What this task involves
Which lines make up the answer? Those from the line with "[370,131,384,144] in ->" through the end of the data; reproduce them exactly.

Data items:
______

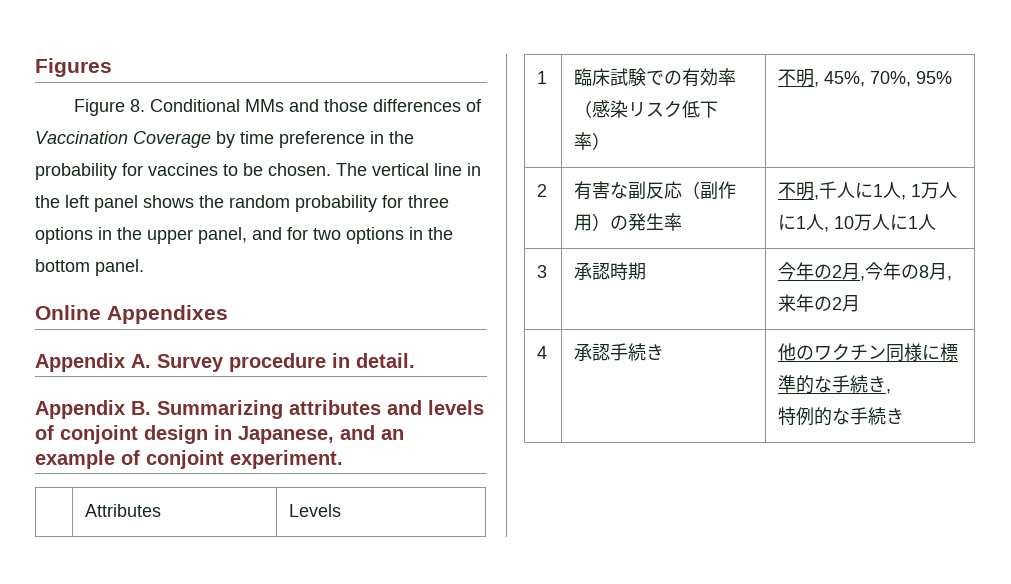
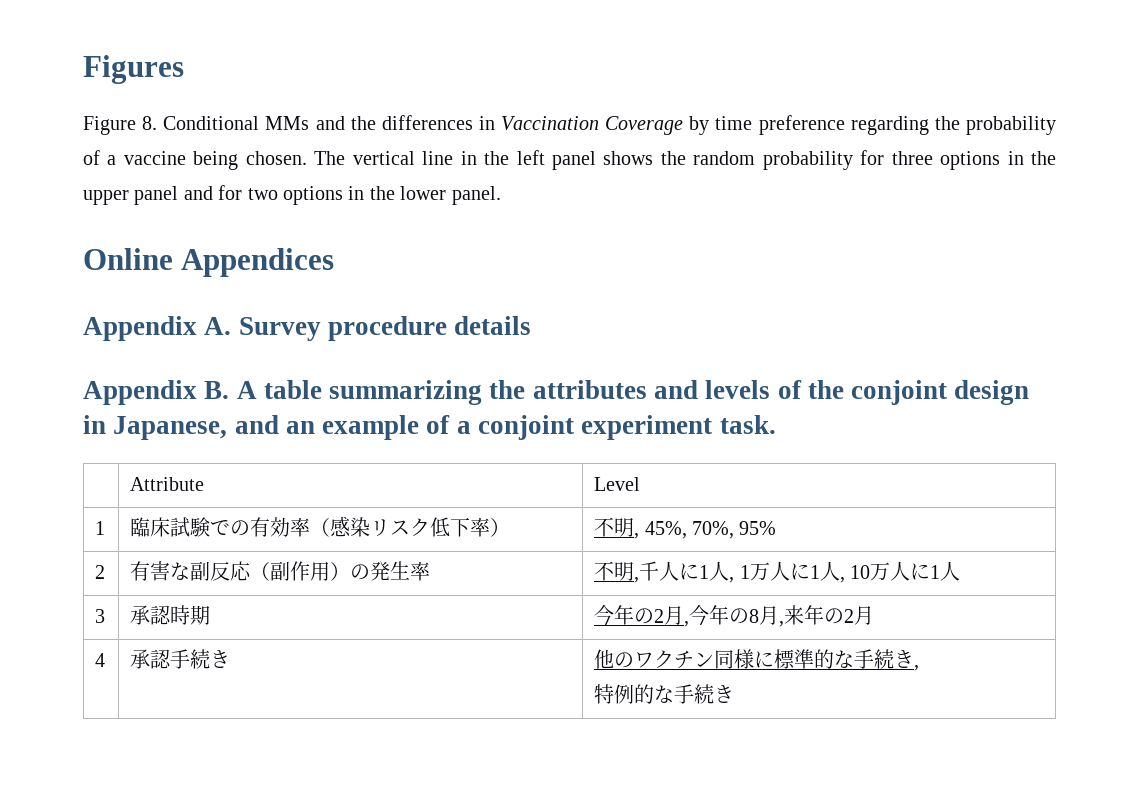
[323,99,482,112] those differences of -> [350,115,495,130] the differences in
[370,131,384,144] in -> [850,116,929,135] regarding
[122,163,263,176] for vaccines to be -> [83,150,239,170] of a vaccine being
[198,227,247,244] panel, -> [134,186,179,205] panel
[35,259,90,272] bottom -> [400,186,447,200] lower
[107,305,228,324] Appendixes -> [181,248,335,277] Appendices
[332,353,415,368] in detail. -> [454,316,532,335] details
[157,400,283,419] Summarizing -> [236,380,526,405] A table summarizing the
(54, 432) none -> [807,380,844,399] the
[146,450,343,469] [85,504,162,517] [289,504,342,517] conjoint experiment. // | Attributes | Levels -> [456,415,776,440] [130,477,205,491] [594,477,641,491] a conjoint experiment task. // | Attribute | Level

______

Your response
[370,131,384,144] in -> [850,116,929,135] regarding
[122,163,263,176] for vaccines to be -> [83,150,239,170] of a vaccine being
[198,227,247,244] panel, -> [134,186,179,205] panel
[35,259,90,272] bottom -> [400,186,447,200] lower
[107,305,228,324] Appendixes -> [181,248,335,277] Appendices
[332,353,415,368] in detail. -> [454,316,532,335] details
[157,400,283,419] Summarizing -> [236,380,526,405] A table summarizing the
(54, 432) none -> [807,380,844,399] the
[146,450,343,469] [85,504,162,517] [289,504,342,517] conjoint experiment. // | Attributes | Levels -> [456,415,776,440] [130,477,205,491] [594,477,641,491] a conjoint experiment task. // | Attribute | Level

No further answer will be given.